### Teks Bacaan ###

Karena beribadah di masjid tentu lebih utama dari tempat selain masjid atau
selain rumah. Ini tidak diragukan lagi karena disebutkan dalam hadits,
أَحَبُّ
الْبِقَاعِ إلَى اللَّهِ الْمَسَاجِدُ
“Sebaik-baik
tempat di sisi Allah adalah masjid.” Ditambah, kita dapat memahami bahwa
sabda Rasul shallallahu ‘alaihi wa sallam ‘tidak boleh bersafar
selain pada tiga masjid’ mengandung larangan bersafar (dalam rangka ibadah)
menuju tempat tertentu semata-mata niatnya pada tempat tersebut. Beda halnya
jika bersafar dalam rangka berdagang, menuntut ilmu atau selain itu. Bersafar
untuk keperluan-keperluan tadi, begitu pula dalam rangka mengunjungi saudara
muslim lain karena Allah, yang dituju adalah muslim tersebut, maka itu sah-sah
saja.
Sebagian
ulama belakangan menyatakan sah-sah saja bersafar untuk berziarah ke kuburan
orang sholeh (masyahid). Alasannya adalah karena Nabi shallallahu ‘alaihi wa
sallam biasa mendatangi masjid Quba’ setiap Sabtu dengan berkendaraan atau
berjalan, sebagaimana disebutkan dalam shahihain. Namun alasan seperti
ini tidaklah tepat. Karena Quba’ bukanlah masyhad (kuburan orang
sholeh), tetapi masjid. Bahkan terlarang bersafar hanya semata-mata untuk
mengunjungi Quba’ berdasarkan kesepakatan para ulama. Karena safar semacam ini
bukanlah safar yang disyari’atkan. Bahkan seandainya ada yang bersafar
semata-mata untuk ke masjid Quba’, itu tidak boleh. Namun seandainya ia
bersafar ke masjid Nabawi, lalu ia menuju ke Quba’, itu dianjurkan. Sebagaimana
dibolehkan pula jika kita bersafar untuk maksud menuju masjid Nabawi, lalu
sekaligus ziarah ke kuburan Baqi’ dan kuburan syuhada Uhud. (Majmu’ Al Fatawa,
27: 21-22)

###

**Instruksi A**
Dalam teks bacaan tentang bersafar ke masjid, seberapa sering Nabi biasa mendatangi masjid Quba'?
**Instruksi B**
Sambunglah teks bacaan tentang hukum bersafar ke masjid dan kuburan itu, mulai setelah kalimat terakhirnya.

### Entri Kumpulan Data ###

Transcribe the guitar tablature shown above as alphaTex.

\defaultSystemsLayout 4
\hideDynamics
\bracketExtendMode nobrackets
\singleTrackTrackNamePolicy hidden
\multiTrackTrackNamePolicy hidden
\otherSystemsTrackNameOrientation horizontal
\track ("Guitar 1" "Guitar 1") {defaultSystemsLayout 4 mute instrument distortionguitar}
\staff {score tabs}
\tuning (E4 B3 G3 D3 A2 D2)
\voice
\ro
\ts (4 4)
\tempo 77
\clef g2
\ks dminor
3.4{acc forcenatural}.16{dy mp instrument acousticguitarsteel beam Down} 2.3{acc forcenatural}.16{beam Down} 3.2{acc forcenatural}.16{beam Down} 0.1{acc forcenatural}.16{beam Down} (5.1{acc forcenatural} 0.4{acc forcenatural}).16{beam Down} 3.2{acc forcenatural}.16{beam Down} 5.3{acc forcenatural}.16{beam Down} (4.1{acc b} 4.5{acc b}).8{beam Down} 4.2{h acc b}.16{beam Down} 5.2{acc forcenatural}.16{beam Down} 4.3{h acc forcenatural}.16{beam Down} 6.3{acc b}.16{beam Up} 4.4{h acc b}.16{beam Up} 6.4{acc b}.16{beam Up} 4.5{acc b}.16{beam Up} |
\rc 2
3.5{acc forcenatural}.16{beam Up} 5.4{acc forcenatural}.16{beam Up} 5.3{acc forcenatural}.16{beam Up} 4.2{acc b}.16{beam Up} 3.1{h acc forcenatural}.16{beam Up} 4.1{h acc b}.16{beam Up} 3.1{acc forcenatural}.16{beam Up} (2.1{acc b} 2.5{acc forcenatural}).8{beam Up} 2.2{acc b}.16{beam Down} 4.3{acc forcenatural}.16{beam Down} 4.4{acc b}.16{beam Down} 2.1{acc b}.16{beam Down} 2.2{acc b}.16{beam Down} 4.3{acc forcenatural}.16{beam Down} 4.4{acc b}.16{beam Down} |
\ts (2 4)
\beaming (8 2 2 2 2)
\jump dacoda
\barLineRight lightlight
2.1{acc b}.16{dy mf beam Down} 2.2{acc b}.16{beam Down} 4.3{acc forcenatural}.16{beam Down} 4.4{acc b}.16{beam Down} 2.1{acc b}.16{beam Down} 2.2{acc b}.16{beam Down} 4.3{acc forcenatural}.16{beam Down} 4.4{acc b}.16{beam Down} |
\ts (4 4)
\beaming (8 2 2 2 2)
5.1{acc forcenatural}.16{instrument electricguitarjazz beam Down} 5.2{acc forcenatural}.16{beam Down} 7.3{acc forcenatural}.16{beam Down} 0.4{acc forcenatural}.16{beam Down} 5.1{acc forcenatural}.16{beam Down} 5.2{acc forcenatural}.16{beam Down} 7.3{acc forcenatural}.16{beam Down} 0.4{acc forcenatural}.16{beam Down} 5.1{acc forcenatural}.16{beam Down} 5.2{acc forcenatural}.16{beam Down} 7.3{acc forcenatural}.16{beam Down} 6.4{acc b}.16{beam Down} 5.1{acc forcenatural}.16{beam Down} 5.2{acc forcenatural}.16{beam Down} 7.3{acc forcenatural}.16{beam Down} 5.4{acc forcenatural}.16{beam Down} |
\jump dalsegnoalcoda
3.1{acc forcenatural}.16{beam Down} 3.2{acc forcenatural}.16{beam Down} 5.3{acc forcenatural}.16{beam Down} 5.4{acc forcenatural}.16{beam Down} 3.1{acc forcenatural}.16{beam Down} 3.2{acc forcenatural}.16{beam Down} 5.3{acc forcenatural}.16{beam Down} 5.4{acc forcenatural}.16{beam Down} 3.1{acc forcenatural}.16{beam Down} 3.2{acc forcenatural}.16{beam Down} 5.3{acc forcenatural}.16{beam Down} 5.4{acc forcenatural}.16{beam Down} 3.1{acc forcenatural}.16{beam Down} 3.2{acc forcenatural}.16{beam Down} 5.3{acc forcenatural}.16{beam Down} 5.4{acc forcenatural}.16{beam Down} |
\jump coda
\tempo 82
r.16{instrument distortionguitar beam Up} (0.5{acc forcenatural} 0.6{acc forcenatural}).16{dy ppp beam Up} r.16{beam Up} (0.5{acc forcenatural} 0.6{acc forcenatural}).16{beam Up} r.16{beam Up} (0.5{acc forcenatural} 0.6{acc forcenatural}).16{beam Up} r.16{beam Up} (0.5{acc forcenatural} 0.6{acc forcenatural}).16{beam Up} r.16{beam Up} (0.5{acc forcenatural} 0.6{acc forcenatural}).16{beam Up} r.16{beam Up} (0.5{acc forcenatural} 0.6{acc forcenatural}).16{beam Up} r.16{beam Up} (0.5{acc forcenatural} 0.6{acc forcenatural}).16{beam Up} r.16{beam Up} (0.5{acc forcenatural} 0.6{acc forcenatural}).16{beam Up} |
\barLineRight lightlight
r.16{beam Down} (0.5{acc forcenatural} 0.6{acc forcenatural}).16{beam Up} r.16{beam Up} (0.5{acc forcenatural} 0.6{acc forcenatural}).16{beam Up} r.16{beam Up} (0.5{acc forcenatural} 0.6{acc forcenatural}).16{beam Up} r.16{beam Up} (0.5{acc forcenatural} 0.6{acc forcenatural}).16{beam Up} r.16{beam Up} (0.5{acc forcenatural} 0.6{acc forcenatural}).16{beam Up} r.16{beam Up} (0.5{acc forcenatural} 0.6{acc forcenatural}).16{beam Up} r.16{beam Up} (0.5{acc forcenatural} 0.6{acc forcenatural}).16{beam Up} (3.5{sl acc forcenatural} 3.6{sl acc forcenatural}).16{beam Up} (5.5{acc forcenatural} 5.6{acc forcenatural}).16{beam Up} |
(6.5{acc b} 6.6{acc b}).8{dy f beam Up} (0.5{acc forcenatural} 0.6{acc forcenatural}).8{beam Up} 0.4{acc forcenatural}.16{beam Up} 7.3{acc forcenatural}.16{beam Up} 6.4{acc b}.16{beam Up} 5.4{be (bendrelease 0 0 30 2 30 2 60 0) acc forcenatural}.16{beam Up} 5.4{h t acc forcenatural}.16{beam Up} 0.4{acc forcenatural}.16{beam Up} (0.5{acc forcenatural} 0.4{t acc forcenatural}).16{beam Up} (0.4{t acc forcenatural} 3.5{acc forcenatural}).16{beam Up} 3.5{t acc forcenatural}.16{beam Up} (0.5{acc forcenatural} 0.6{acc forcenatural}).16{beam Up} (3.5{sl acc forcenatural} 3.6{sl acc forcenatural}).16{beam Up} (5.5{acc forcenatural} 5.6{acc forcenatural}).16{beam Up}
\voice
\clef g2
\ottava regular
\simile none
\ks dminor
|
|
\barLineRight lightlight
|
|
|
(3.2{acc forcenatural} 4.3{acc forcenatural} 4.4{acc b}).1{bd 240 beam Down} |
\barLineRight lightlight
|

###

**Jawaban Benar A**
Setiap hari Sabtu, dengan berkendaraan atau berjalan.

**Jawaban Benar B**
Di
tempat lain, Ibnu Taimiyah rahimahullah menjelaskan, “Jika seseorang
mendatangi masjid Nabawi, maka ia dianjurkan memberi salam kepada Nabi shallallahu
‘alaihi wa sallam, juga pada dua sahabat beliau –Abu Bakr dan ‘Umar-,
sebagaimana yang dilakukan para sahabat. Namun jika ia bermaksud bersafar
dengan niatan untuk semata-mata ziarah ke kubur Nabi shallallahu ‘alaihi wa
sallam, bukan maksud bersafar untuk mengunjungi masjid Nabawi, maka hal ini
diperselisihkan oleh para ulama. Para imam dan kebanyakan ulama menilai niatan
untuk mengunjungi semata-mata pada kubur Nabi shallallahu ‘alaihi wa sallam
tidaklah disyari’atkan, tidak pula diperintahkan.” (Majmu’ Al Fatawa, 27:
26-27).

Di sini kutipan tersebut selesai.